愛罪
僕を映さない真依子の瞳は、未だにカーペットの上をゆらゆらと彷徨う。
その横顔をじっと見つめながら、僕は考えた。
彼女は、家族への愛情が少し歪んだ表現になってしまっただけで、その気持ちに嘘偽りはなかったんじゃないかと。
別に、同情するわけでも真依子を許したわけでもない。
けれど、僕は思うのだ。
愛ゆえの罪は、誰だっていつ起こしてしまうかわからないんだと。
母親だって、僕や瑠海や祖母、父親や真依子の父を一度に裏切って申し訳ないと、愛ゆえに罪を犯した。

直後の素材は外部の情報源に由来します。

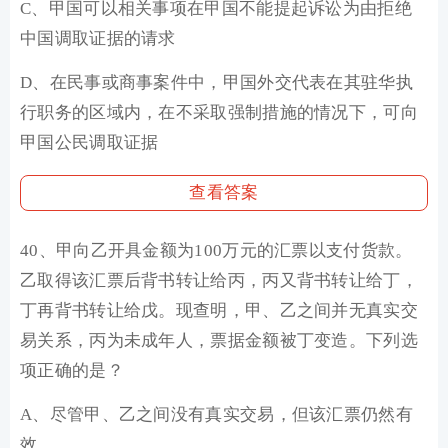
C、甲国可以相关事项在甲国不能提起诉讼为由拒绝
中国调取证据的请求
D、在民事或商事案件中，甲国外交代表在其驻华执
行职务的区域内，在不采取强制措施的情况下，可向
甲国公民调取证据
查看答案
40、甲向乙开具金额为100万元的汇票以支付货款。
乙取得该汇票后背书转让给丙，丙又背书转让给丁，
丁再背书转让给戊。现查明，甲、乙之间并无真实交
易关系，丙为未成年人，票据金额被丁变造。下列选
项正确的是？
A、尽管甲、乙之间没有真实交易，但该汇票仍然有
效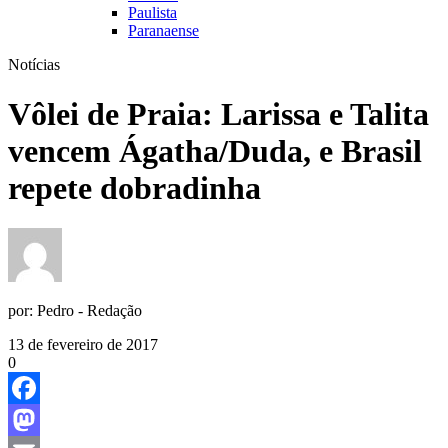
Paulista
Paranaense
Notícias
Vôlei de Praia: Larissa e Talita
vencem Ágatha/Duda, e Brasil
repete dobradinha
por:
Pedro - Redação
13 de fevereiro de 2017
0
Facebook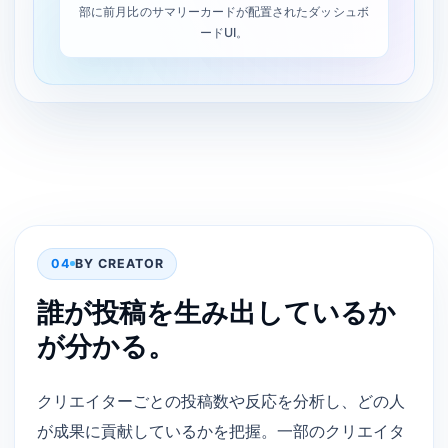
部に前月比のサマリーカードが配置されたダッシュボ
ードUI。
04
BY CREATOR
誰が投稿を生み出しているか
が分かる。
クリエイターごとの投稿数や反応を分析し、どの人
が成果に貢献しているかを把握。一部のクリエイタ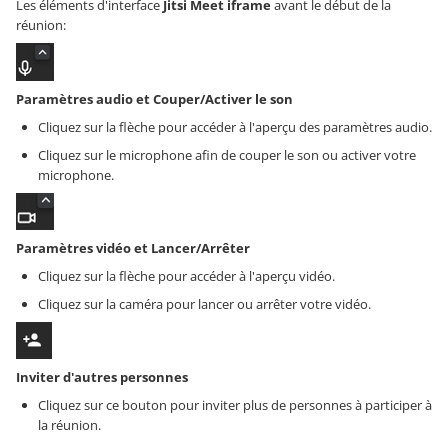
Les éléments d'interface
Jitsi Meet iframe
avant le début de la
réunion:
Paramètres audio et Couper/Activer le son
Cliquez sur la flèche pour accéder à l'aperçu des paramètres audio.
Cliquez sur le microphone afin de couper le son ou activer votre
microphone.
Paramètres vidéo et Lancer/Arrêter
Cliquez sur la flèche pour accéder à l'aperçu vidéo.
Cliquez sur la caméra pour lancer ou arrêter votre vidéo.
Inviter d'autres personnes
Cliquez sur ce bouton pour inviter plus de personnes à participer à
la réunion.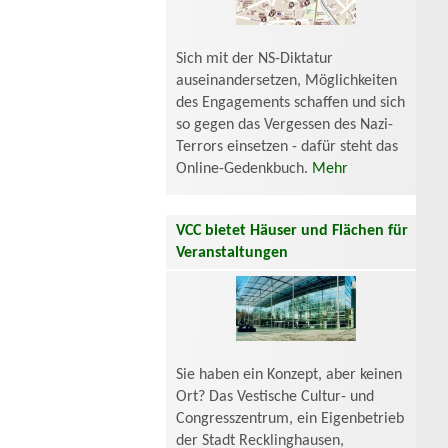
Sich mit der NS-Diktatur
auseinandersetzen, Möglichkeiten
des Engagements schaffen und sich
so gegen das Vergessen des Nazi-
Terrors einsetzen - dafür steht das
Online-Gedenkbuch.
Mehr
VCC bietet Häuser und Flächen für
Veranstaltungen
Sie haben ein Konzept, aber keinen
Ort? Das Vestische Cultur- und
Congresszentrum, ein Eigenbetrieb
der Stadt Recklinghausen,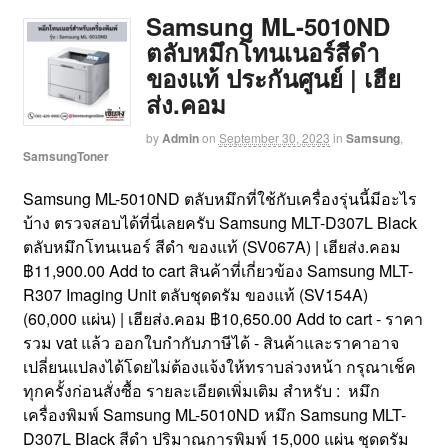
Samsung ML-5010ND
ตลับหมึกโทนเนอร์สีดำ
ของแท้ ประกันศูนย์ | เฮีย
ส่ง.คอม
by
Admin
on
September 30, 2023
in
Samsung
,
SamsungToner
Samsung ML-5010ND ตลับหมึกที่ใช้กับเครื่องรุ่นนี้มีอะไร
บ้าง ตรวจสอบได้ที่นี่เลยครับ Samsung MLT-D307L Black
ตลับหมึกโทนเนอร์ สีดำ ของแท้ (SV067A) | เฮียส่ง.คอม
฿11,900.00 Add to cart สินค้าที่เกี่ยวข้อง Samsung MLT-
R307 Imaging Unit ตลับชุดดรัม ของแท้ (SV154A)
(60,000 แผ่น) | เฮียส่ง.คอม ฿10,650.00 Add to cart - ราคา
รวม vat แล้ว ออกใบกำกับภาษีได้ - สินค้าและราคาอาจ
เปลี่ยนแปลงได้โดยไม่ต้องแจ้งให้ทราบล่วงหน้า กรุณาเช็ค
ทุกครั้งก่อนสั่งซื้อ รายละเอียดเพิ่มเติม สำหรับ : หมึก
เครื่องพิมพ์ Samsung ML-5010ND หมึก Samsung MLT-
D307L Black สีดำ ปริมาณการพิมพ์ 15,000 แผ่น ชุดดรัม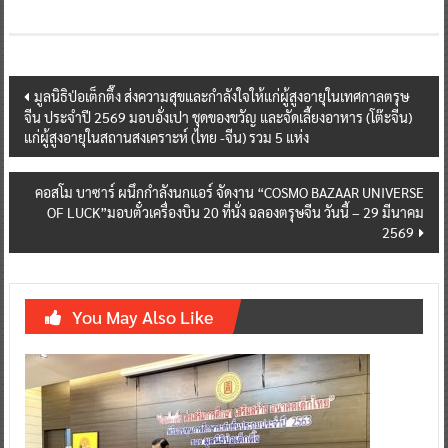
Post
มูลนิธิป่อเต็กตึ๊ง ส่งความสุขและกำลังใจให้แก่ผู้สูงอายุในเทศกาลตรุษ
จีน ประจำปี 2569 มอบอั่งเปา ชุดของขวัญ และจัดเลี้ยงอาหาร (โต๊ะจีน)
navigation
แก่ผู้สูงอายุในสถานสงเคราะห์ (ไทย -จีน) รวม 5 แห่ง
คอสโม บาซาร์ ผนึกกำลังนกแอร์ จัดงาน “COSMO BAZAAR UNIVERSE
OF LUCK”มอบตั๋วเครื่องบิน 20 ที่นั่ง ฉลองตรุษจีน วันนี้ – 29 มีนาคม
2569
You May Also Like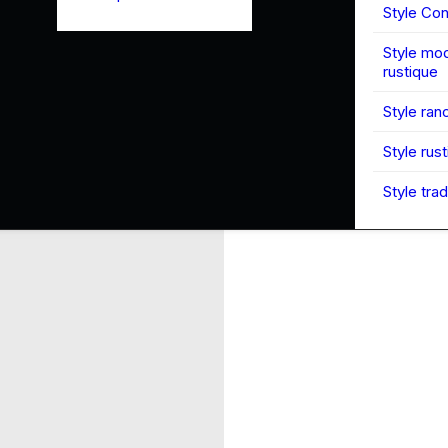
Style Co
Style mo
rustique
Style ran
Style rus
Style trad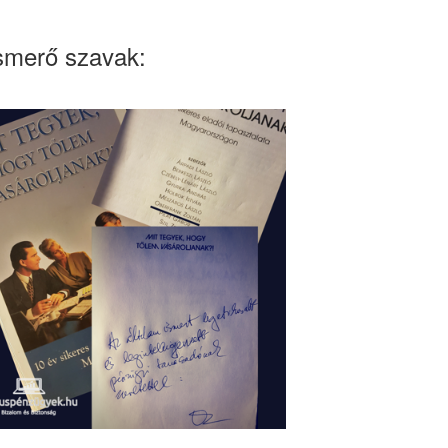
smerő szavak: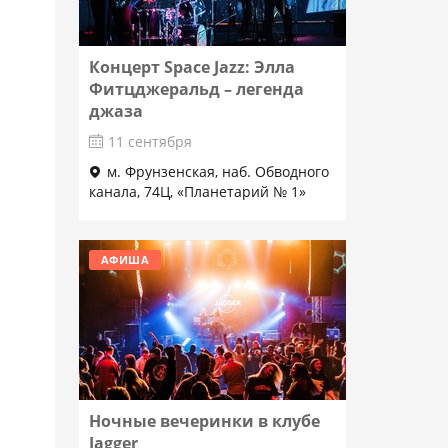
Концерт Space Jazz: Элла
Фитцджеральд – легенда
джаза
11 сентября
м. Фрунзенская, наб. Обводного
канала, 74Ц, «Планетарий № 1»
Подробнее
АФИША
Ночные вечеринки в клубе
Jagger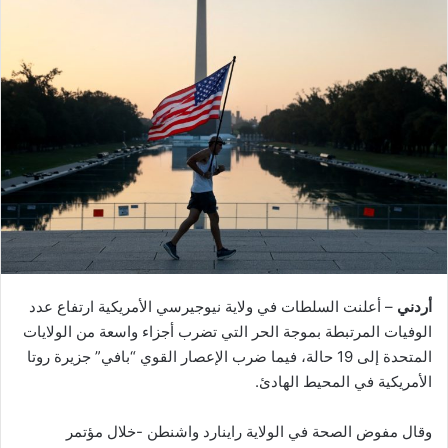
أردني
– أعلنت السلطات في ولاية نيوجيرسي الأمريكية ارتفاع عدد
الوفيات المرتبطة بموجة الحر التي تضرب أجزاء واسعة من الولايات
المتحدة إلى 19 حالة، فيما ضرب الإعصار القوي “بافي” جزيرة روتا
الأمريكية في المحيط الهادئ.
وقال مفوض الصحة في الولاية راينارد واشنطن -خلال مؤتمر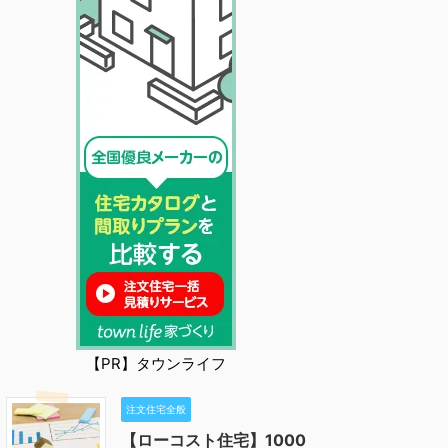
【PR】タウンライフ
注文住宅全般
【ローコスト住宅】1000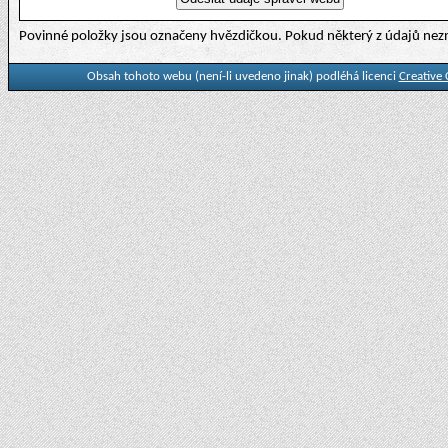
Povinné položky jsou označeny hvězdičkou. Pokud některý z údajů nezn
Obsah tohoto webu (není-li uvedeno jinak) podléhá licenci
Creative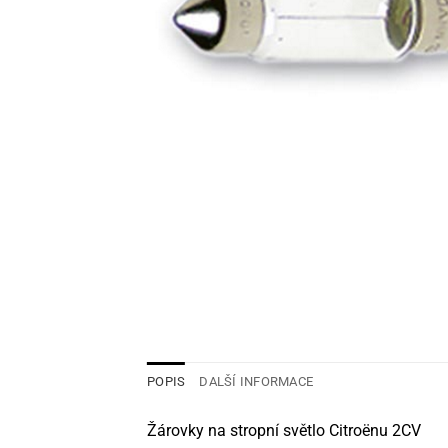
POPIS
DALŠÍ INFORMACE
Žárovky na stropní světlo Citroënu 2CV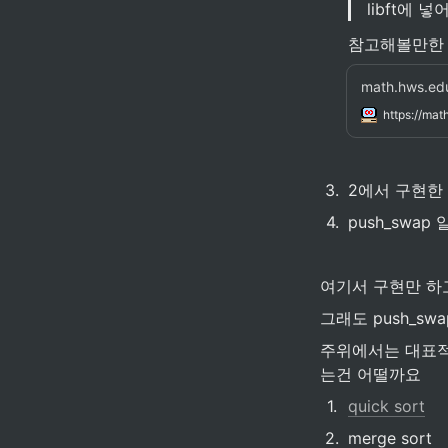
libft에 
참고해볼만한 li
math.hws.ed
https://mat
3
.
2에서 구현한 
4
.
push_swa
여기서 구현만 하
그래도 push_s
주위에서는 대표적
는건 어떨까요
1
.
quick sort
2
.
merge sort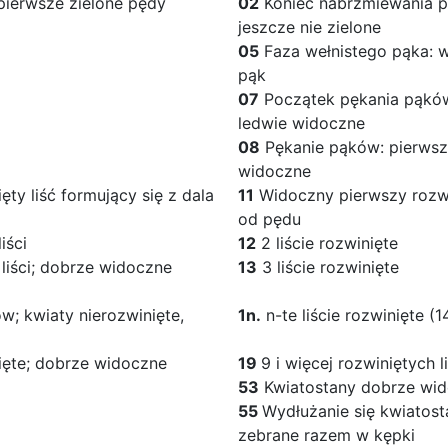
ierwsze zielone pędy
02
Koniec nabrzmiewania pą
jeszcze nie zielone
05
Faza wełnistego pąka: w
pąk
07
Początek pękania pąków
ledwie widoczne
08
Pękanie pąków: pierwsz
widoczne
ty liść formujący się z dala
11
Widoczny pierwszy rozwin
od pędu
iści
12
2 liście rozwinięte
liści; dobrze widoczne
13
3 liście rozwinięte
w; kwiaty nierozwinięte,
1n.
n-te liście rozwinięte (14
ięte; dobrze widoczne
19
9 i więcej rozwiniętych li
53
Kwiatostany dobrze wi
55
Wydłużanie się kwiatost
zebrane razem w kępki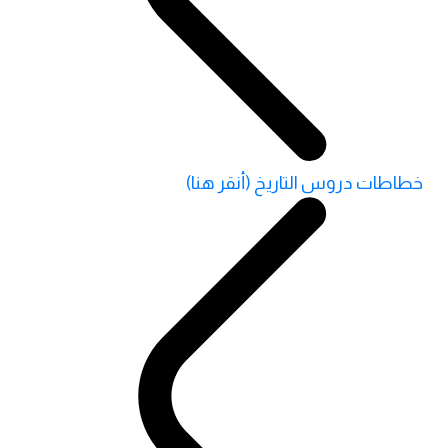
خطاطات دروس التاريخ (أنقر هنا)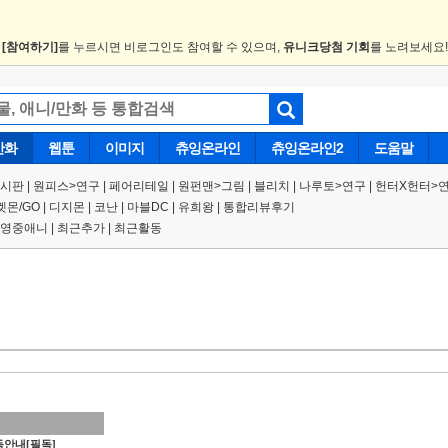
.
[참여하기]
를 누르시면 비로그인도 참여할 수 있으며,
유니크당첨 기회
를 노려보세요
만화
웹툰
이미지
츄잉온라인
츄잉온라인2
도움말
게시판
|
원피스
>
연구
|
페어리테일 |
원펀맨
>
그림
|
블리치
|
나루토
>
연구
|
헌터X헌터
>
켓몬/GO
|
디지몬
|
코난
|
마블DC
|
유희왕
|
통합리뷰후기
영중애니
|
최근추가
|
최근활동
안내[필독]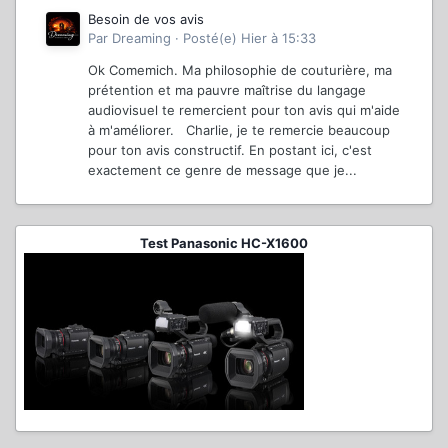
Besoin de vos avis
Par
Dreaming
·
Posté(e)
Hier à 15:33
Ok Comemich. Ma philosophie de couturière, ma
prétention et ma pauvre maîtrise du langage
audiovisuel te remercient pour ton avis qui m'aide
à m'améliorer. Charlie, je te remercie beaucoup
pour ton avis constructif. En postant ici, c'est
exactement ce genre de message que je...
Test Panasonic HC-X1600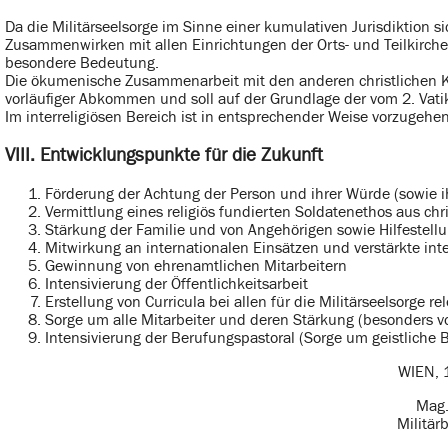
Da die Militärseelsorge im Sinne einer kumulativen Jurisdiktion s
Zusammenwirken mit allen Einrichtungen der Orts- und Teilkirchen
besondere Bedeutung.
Die ökumenische Zusammenarbeit mit den anderen christlichen K
vorläufiger Abkommen und soll auf der Grundlage der vom 2. Vati
Im interreligiösen Bereich ist in entsprechender Weise vorzugehen
VIII. Entwicklungspunkte für die Zukunft
Förderung der Achtung der Person und ihrer Würde (sowie ih
Vermittlung eines religiös fundierten Soldatenethos aus chri
Stärkung der Familie und von Angehörigen sowie Hilfestell
Mitwirkung an internationalen Einsätzen und verstärkte in
Gewinnung von ehrenamtlichen Mitarbeitern
Intensivierung der Öffentlichkeitsarbeit
Erstellung von Curricula bei allen für die Militärseelsorge 
Sorge um alle Mitarbeiter und deren Stärkung (besonders vo
Intensivierung der Berufungspastoral (Sorge um geistliche 
WIEN, 
Mag.
Militär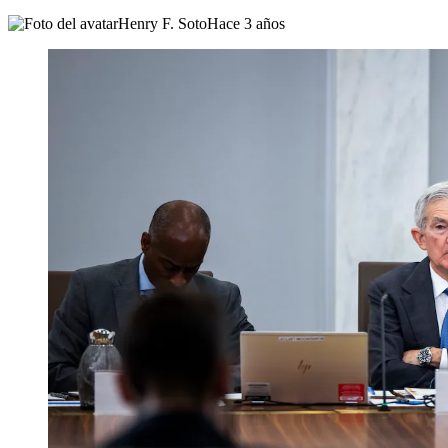
Henry F. Soto
Hace 3 años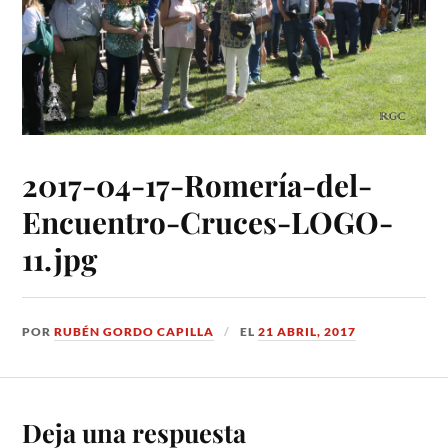
2017-04-17-Romería-del-
Encuentro-Cruces-LOGO-
11.jpg
POR
RUBÉN GORDO CAPILLA
EL
21 ABRIL, 2017
Deja una respuesta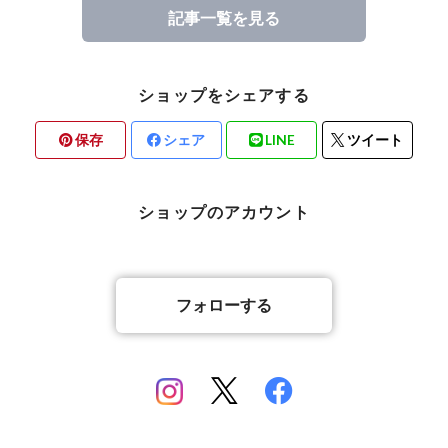
記事一覧を見る
ショップをシェアする
保存
シェア
LINE
ツイート
ショップのアカウント
フォローする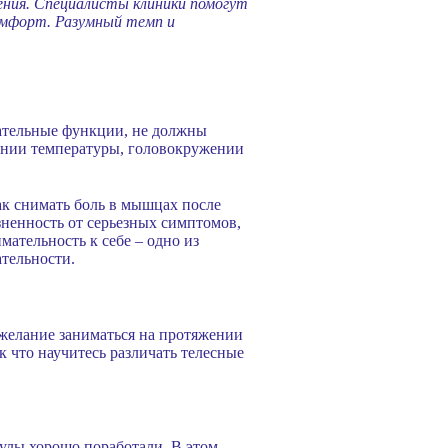
ния. Специалисты клиники помогут
омфорт. Разумный темп и
ательные функции, не должны
шении температуры, головокружении
как снимать боль в мышцах после
зненность от серьезных симптомов,
ательность к себе – одно из
тельности.
 желание заниматься на протяжении
к что научитесь различать телесные
кулы хорошо поработали. В этом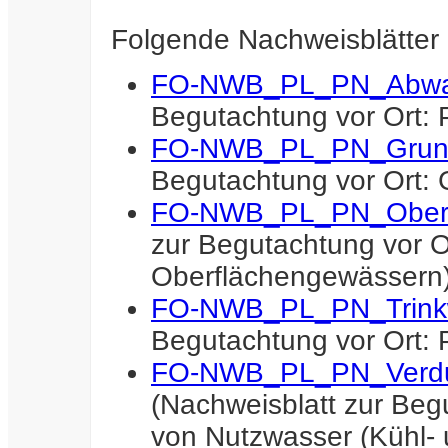
Folgende Nachweisblätter 
FO-NWB_PL_PN_Abwa
Begutachtung vor Ort:
FO-NWB_PL_PN_Grun
Begutachtung vor Ort
FO-NWB_PL_PN_Oberf
zur Begutachtung vor 
Oberflächengewässern
FO-NWB_PL_PN_Trink
Begutachtung vor Ort:
FO-NWB_PL_PN_Verdu
(Nachweisblatt zur Be
von Nutzwasser (Kühl-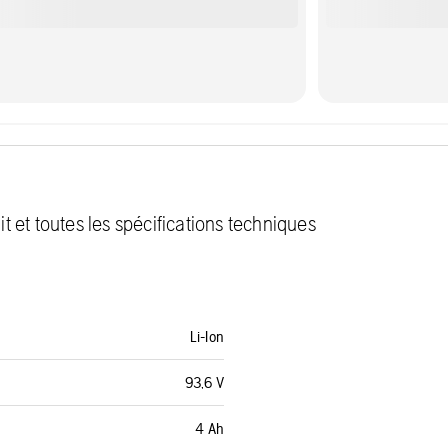
 et toutes les spécifications techniques
Li-Ion
93,6 V
4 Ah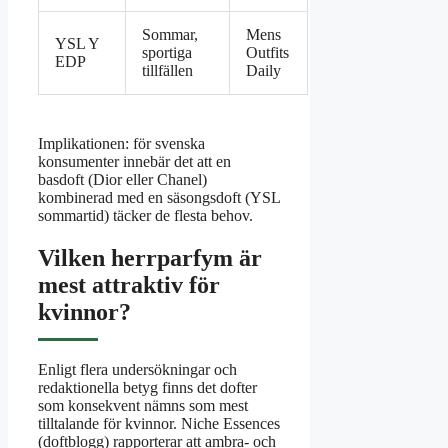
Sommar,
Mens
YSL Y
sportiga
Outfits
EDP
tillfällen
Daily
Implikationen: för svenska
konsumenter innebär det att en
basdoft (Dior eller Chanel)
kombinerad med en säsongsdoft (YSL
sommartid) täcker de flesta behov.
Vilken herrparfym är
mest attraktiv för
kvinnor?
Enligt flera undersökningar och
redaktionella betyg finns det dofter
som konsekvent nämns som mest
tilltalande för kvinnor. Niche Essences
(doftblogg) rapporterar att ambra- och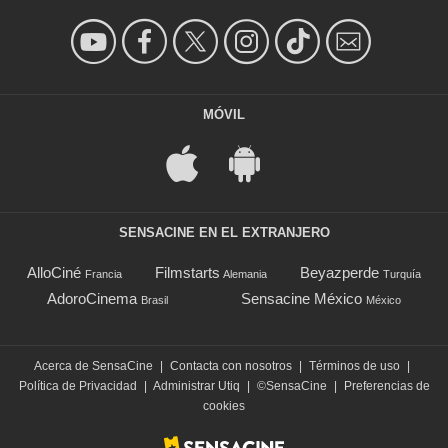
MÓVIL
SENSACINE EN EL EXTRANJERO
AlloCiné
Filmstarts
Beyazperde
Francia
Alemania
Turquía
AdoroCinema
Sensacine México
Brasil
México
Acerca de SensaCine
|
Contacta con nosotros
|
Términos de uso
|
Política de Privacidad
|
Administrar Utiq
|
©SensaCine
|
Preferencias de
cookies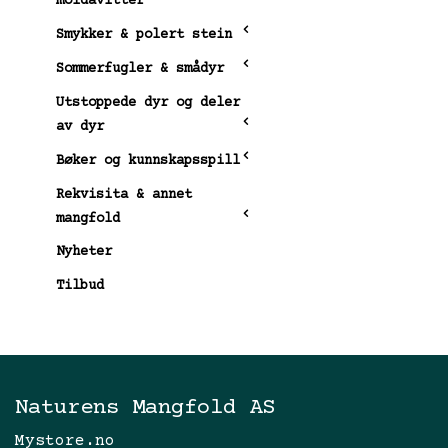
moldavitter
Smykker & polert stein
Sommerfugler & smådyr
Utstoppede dyr og deler
av dyr
Bøker og kunnskapsspill
Rekvisita & annet
mangfold
Nyheter
Tilbud
Naturens Mangfold AS
Mystore.no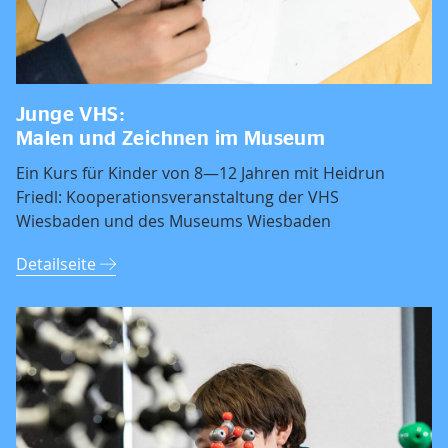
Junge VHS:
Malen und Zeichnen im Museum
Ein Kurs für Kinder von 8—12 Jahren mit Heidrun
Friedl: Kooperationsveranstaltung der VHS
Wiesbaden und des Museums Wiesbaden
Detailseite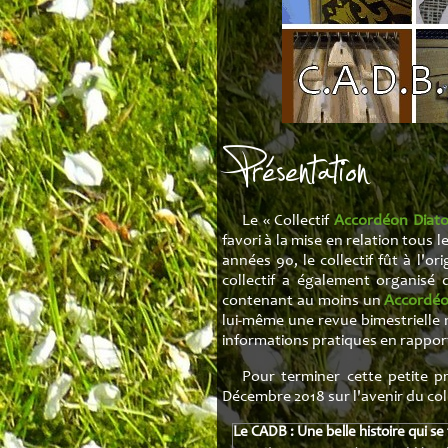
Tablat
Transcri
Présentation
Le « Collectif
Accordéon Diat
favori à la mise en relation tous 
années 90, le collectif fût à l'o
collectif a également organisé
contenant au moins un
Accordéo
lui-même une revue bimestrielle
informations pratiques en rapport
Pour terminer cette petite 
Décembre 2018 sur l'avenir du coll
Le CADB : Une belle histoire qui se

形は違えど、それは紛れもなく彼女らの間違った愛情表現だ。
「そら…あたし、どうすれば、いい…?」
しんとする室内に零れた、真依子の声。
見つめていた横顔は形容しがたいほど脆く歪み、薄く開かれた唇は小刻みに震えていた。
言葉の意味は、深く考える必要なんてなかった。
真依子の脳、心を支配するのはきっと、彼女が言ったその感情のみだろう。
全てを吐き出した安堵に浸る暇もなく、残るのは罪悪感と後悔、それ以外はないはずだ。
こうして冷静に分析している僕だけれど、後悔も憤怒も混乱も衝撃も。
未曾有の感情たちと必死に格闘している。
誰も悪くないとわかっていながら犯人を見つけたくなる思考にうんざりしたり、味わったことのない感情は予想以上に僕を苦しめた。